BARELY, a week after the London court had dismissed the $1.1 billion Malabu case, involving the purchase of Oil Prospecting Licence (OPL)245, on grounds of lack of jurisdiction, the court in Milan, Italy, has adjourned a similar case ‘to a yet to be announced date’ because of the negative impact of coronavirus pandemic.
An investigation by Vanguard showed that the adjournment of the case earlier slated for May 14, 2020, has kept the parties – FG, Shell and Eni – waiting.
When contacted, Dr. Umar Jibrilu, media aide, office of the Attorney-General of the Federation and Minister of Justice, stated: “The case was initially slated for the 14th May, 2020, but because of the coronavirus pandemic, it has been adjourned till a date to be communicated later.”

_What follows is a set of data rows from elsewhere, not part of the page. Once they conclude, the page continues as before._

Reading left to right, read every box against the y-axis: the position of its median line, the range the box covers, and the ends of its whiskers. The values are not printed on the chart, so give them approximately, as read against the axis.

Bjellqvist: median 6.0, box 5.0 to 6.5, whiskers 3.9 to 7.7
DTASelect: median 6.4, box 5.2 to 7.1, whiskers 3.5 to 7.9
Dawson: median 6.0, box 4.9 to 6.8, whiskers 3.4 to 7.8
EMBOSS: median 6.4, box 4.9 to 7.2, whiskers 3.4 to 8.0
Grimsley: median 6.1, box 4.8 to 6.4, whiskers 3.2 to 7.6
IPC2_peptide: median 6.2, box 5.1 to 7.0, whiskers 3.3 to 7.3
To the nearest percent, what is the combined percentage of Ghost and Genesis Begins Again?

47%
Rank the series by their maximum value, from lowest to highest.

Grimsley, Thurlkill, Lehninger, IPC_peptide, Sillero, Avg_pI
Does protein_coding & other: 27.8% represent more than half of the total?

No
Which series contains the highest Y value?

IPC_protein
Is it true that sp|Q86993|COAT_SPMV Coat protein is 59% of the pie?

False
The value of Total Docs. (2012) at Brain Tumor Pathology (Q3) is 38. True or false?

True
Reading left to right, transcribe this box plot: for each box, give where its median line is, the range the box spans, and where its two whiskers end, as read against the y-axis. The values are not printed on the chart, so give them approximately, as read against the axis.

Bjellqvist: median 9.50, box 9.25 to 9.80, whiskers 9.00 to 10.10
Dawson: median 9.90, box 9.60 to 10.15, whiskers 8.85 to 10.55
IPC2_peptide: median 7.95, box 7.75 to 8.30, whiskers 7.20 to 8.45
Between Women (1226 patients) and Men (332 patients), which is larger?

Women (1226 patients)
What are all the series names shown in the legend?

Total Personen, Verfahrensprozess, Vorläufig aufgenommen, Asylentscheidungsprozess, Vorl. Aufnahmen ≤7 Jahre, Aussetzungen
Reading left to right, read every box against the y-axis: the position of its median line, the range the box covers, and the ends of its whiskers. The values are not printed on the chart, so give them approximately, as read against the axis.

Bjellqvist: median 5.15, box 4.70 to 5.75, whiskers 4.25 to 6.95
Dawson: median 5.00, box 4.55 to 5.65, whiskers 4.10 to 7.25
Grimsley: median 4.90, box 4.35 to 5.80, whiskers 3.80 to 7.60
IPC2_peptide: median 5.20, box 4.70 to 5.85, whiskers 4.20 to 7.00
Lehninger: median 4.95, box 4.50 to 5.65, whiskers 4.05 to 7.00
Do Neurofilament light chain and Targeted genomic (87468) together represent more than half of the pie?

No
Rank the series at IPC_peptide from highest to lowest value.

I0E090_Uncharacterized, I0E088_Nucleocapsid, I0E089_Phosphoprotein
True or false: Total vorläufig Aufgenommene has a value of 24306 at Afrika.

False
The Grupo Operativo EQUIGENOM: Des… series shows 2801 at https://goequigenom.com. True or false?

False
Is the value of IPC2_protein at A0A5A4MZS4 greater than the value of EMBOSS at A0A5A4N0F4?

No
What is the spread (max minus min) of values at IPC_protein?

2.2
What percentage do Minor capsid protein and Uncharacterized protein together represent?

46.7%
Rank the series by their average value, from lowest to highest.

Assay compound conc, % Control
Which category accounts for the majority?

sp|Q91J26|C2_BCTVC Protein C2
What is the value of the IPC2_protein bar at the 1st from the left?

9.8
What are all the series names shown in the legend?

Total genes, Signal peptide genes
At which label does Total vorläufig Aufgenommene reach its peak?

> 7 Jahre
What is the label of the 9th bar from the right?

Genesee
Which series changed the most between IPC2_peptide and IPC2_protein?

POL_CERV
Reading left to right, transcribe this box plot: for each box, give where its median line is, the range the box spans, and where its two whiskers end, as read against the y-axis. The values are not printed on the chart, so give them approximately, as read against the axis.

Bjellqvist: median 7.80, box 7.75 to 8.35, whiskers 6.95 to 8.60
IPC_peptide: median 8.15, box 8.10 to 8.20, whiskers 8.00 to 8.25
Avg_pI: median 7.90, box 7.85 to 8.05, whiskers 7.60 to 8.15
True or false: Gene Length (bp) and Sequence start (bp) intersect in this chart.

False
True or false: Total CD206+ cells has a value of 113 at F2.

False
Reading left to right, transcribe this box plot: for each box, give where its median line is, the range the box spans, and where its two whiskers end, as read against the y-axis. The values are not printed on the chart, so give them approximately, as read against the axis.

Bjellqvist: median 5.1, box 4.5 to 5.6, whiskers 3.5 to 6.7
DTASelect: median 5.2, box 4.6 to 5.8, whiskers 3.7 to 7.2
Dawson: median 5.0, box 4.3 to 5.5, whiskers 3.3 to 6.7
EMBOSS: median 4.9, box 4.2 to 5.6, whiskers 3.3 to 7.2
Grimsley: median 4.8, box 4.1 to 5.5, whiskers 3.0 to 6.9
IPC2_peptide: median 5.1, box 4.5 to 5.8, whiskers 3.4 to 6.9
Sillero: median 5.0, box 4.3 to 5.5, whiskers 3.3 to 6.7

In an email to Vanguard, Shell stated: “We maintain that the 2011 settlement of long-standing legal disputes related to OPL 245 was a fully legal transaction with Eni and the Federal Government of Nigeria (FGN), represented by the most senior officials of the relevant ministries. The FGN was a necessary party to this agreement, having created competing claims to the OPL 245 block by allocating it to two parties.
“We welcome the court’s finding that the Nigerian government is not entitled to bring these claims in England since it is already making the same claims in proceedings before the Tribunal of Milan. Based on our review of the Prosecutor of Milan’s file and all of the information and facts available to us, we do not believe that there is a case to answer in this matter.”
In another email, Eni, also stated: “Eni is pleased to note that the High Court of Justice in London rejected its jurisdiction on Opl245 matters, dismissing the lawsuit filed by the Federal Government of Nigeria. OPL 245, therefore, remains under jurisdiction of the Italian Court only, where the judgement is pending.”
It added: “Eni reminds that in October 2019 the U.S. Department of Justice and most recently the U.S. Securities and Exchange Commission closed its investigations of Eni with respect to OPL 245 matters without taking any action.”
While the United Kingdom case was dismissed, a similar case in Italy is ongoing, with Milan prosecutors alleged bribes totalling around $1.1bn were paid to win the licence to explore the field which, because of disputes, had never entered into production.
Commenting on the development, Managing Partner, The Chancery Associates, Emeka Okwosa, said: “In future, we should vet cases properly, and undertake comprehensive due diligence enquiries before initiating any foreign action. We should weigh the pros and cons as well as follow due process.”